Were the OPS comparisons adjusted? Any baseball fan can tell you that the game as it’s played in the 21st century is a lot more slugging-oriented than the game played in the 1920s, steroids or no steroids. Changes to the rules, or to the equipment, or to the typical baseball park have made long-term differences in the game’s statistics which need to be compensated for to make any meaningful comparison.
Not only that, but how much of that increase in performance is attributable to advances in medical science unrelated to steroids? Modern training techniques and nutritional regimens, to say nothing of the array of surgeries which allow older hitters to recover from what may have been crippling injuries several generations ago.
Not only that, but why is an increase in offense prima facie evidence of steroid abuse? Last I checked, pitchers as well as hitters can and do frequently take advantage of illicit performance-enhancing drugs.
It distorts the game by crowding out players who value their long-term health.
The only guy I knew from school days who made it into the pros played with the great Steelers teams of the 70s. Steroids or not, and in his case the answer is almost certainly not, when I saw him at a high school reunion several years ago he was hobbled, walking like a man some twenty or thirty years older, his knees probably shot from his high school, college and half dozen pro years. Oh, and in those days the NFL salaries and pension benefits were peanuts.

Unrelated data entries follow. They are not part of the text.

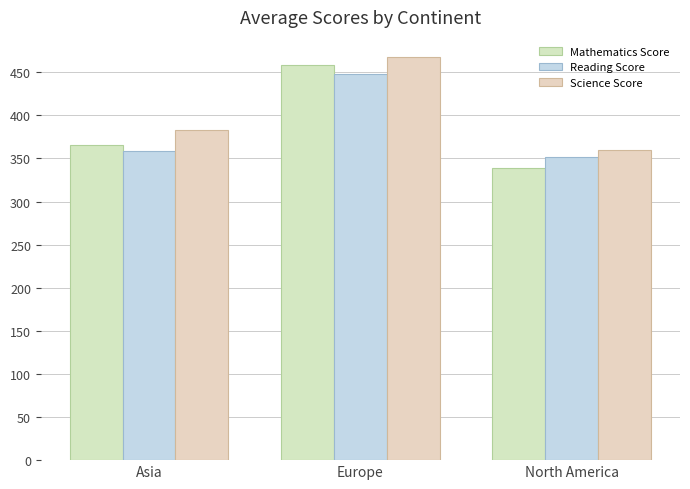

What is the difference between the second highest and minimum values in the Mathematics Score series?

26.4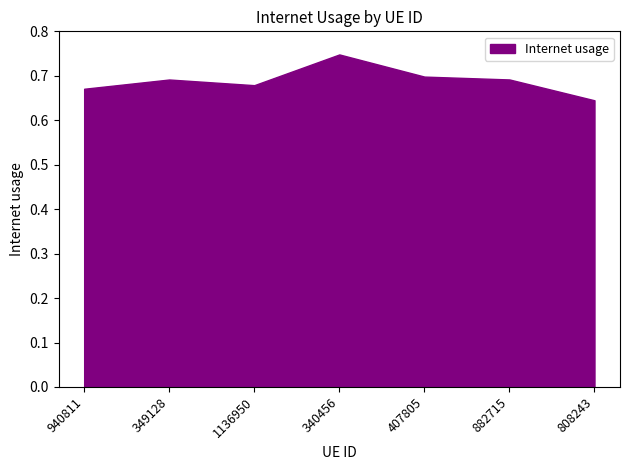

How many lines are shown in the chart?

1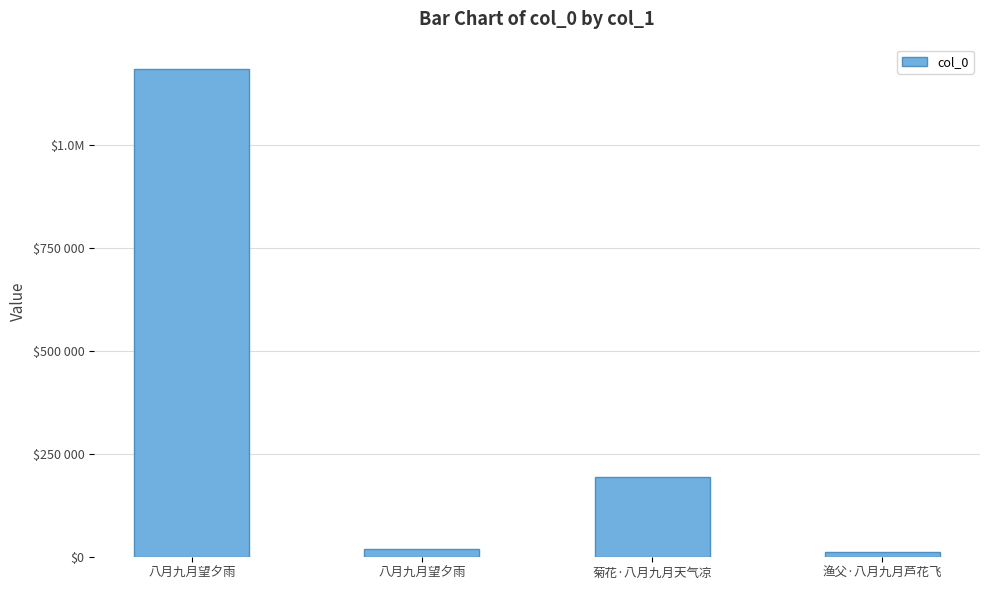

What is the sum of the values at 八月九月望夕雨 and 八月九月望夕雨?

1205082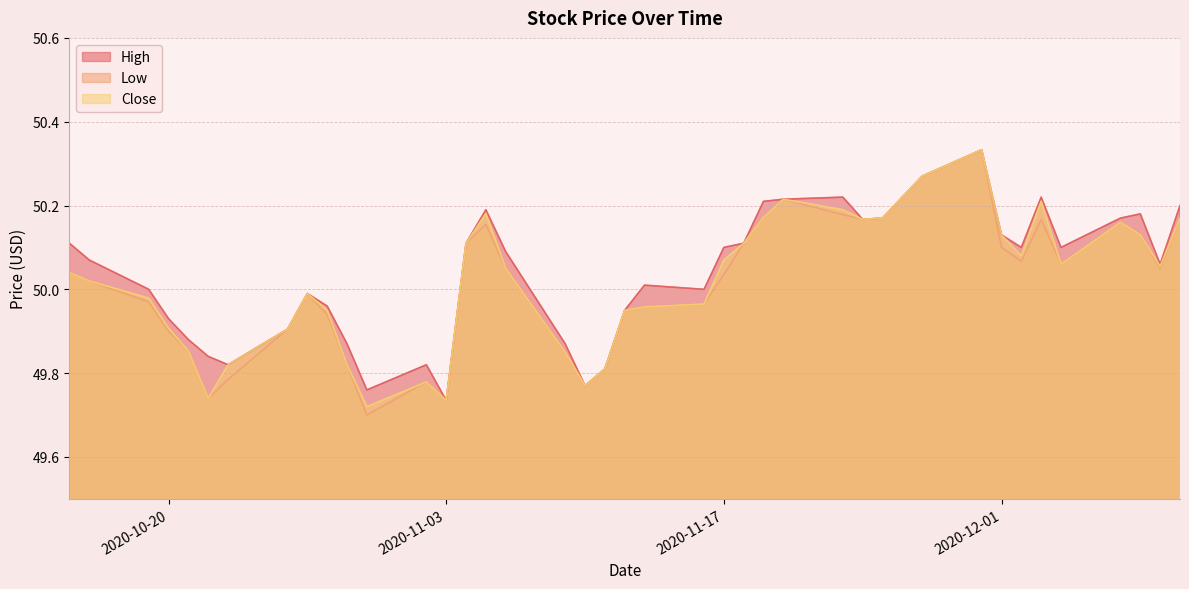

At how many categories does at least one series exceed 49?

40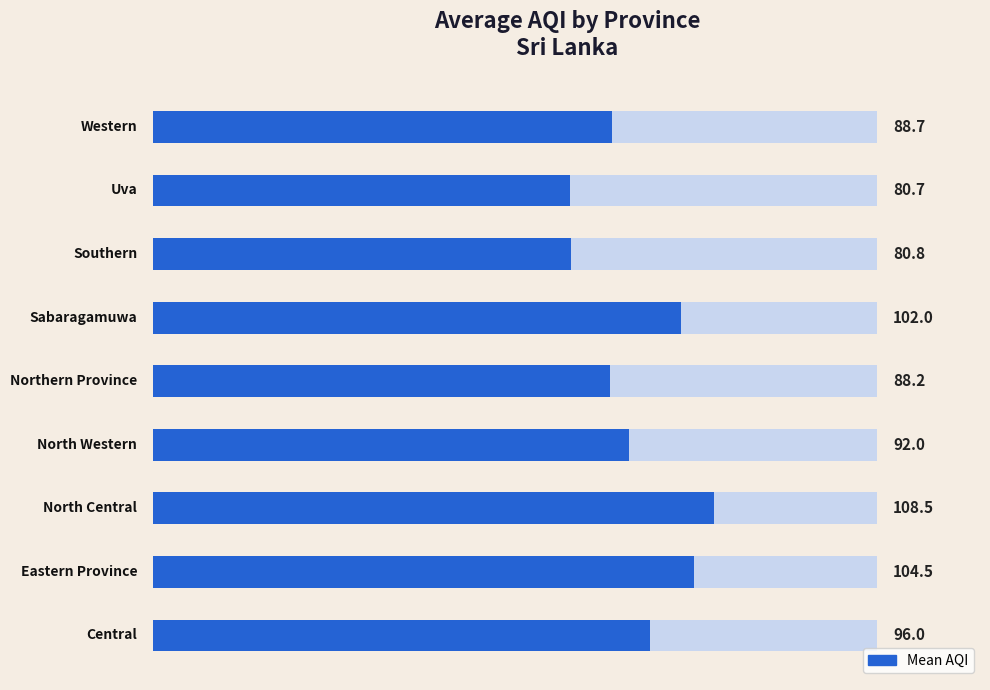

What is the label of the 5th bar from the left?

Northern Province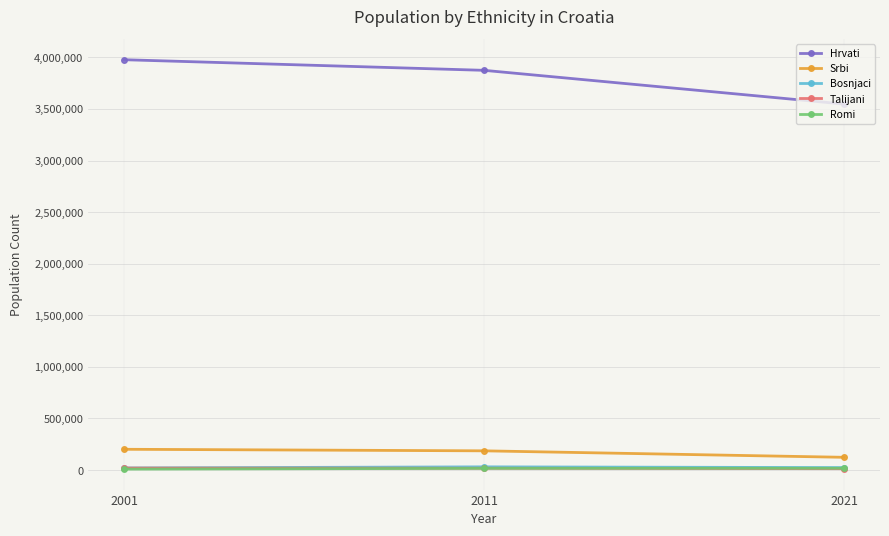

Which series has the largest total across all categories?

Hrvati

So let’s cut the crap about players who value their long term health, huh?
What Bingo said. It would be amusing when the anything goes leagues become more popular than the puritan kiddie leagues. I want Nascar style advertising too. Well, maybe not that much – more like Jim McMahon tried to get away with.
So let’s cut the crap about players who value their long term health, huh?
Does anybody believe that Muhammed Ali’s medical problems are unrelated to those three wars with Joe Frazier? A survey of Olympic hopefuls I came across years ago, asked [paraphrasing here] “If you could take a drug that got you a gold medal, but you knew would kill you at age 50, would you”? More that 50% said yes.